GIVEN RECORDS
=== Section Start ===

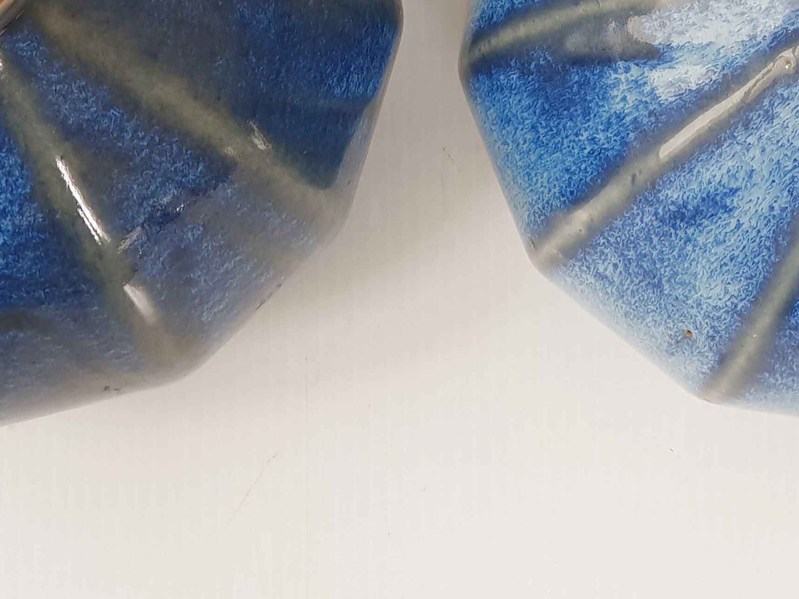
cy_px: -36
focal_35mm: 122
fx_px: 2816
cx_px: 436
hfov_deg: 16.1
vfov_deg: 12.0
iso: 40
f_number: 2.4
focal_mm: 6
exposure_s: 1/33
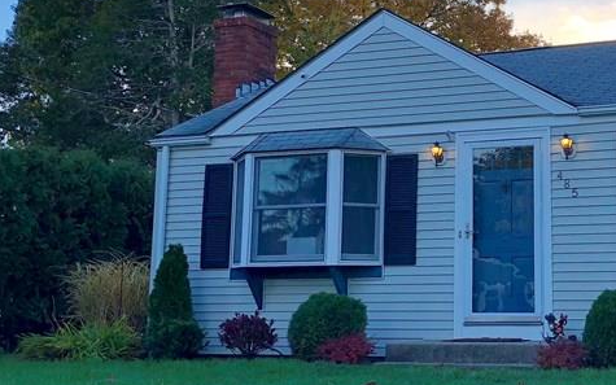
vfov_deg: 20.3
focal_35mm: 64
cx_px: 475
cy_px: 150
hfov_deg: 31.3
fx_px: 1075
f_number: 1.8
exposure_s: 1/706
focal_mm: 4
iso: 20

=== Section End ===

WORK ITEM
Print only the lines from the one with "focal_35mm: 64" to the end of the records, both included.

TASK RESPONSE
focal_35mm: 64
cx_px: 475
cy_px: 150
hfov_deg: 31.3
fx_px: 1075
f_number: 1.8
exposure_s: 1/706
focal_mm: 4
iso: 20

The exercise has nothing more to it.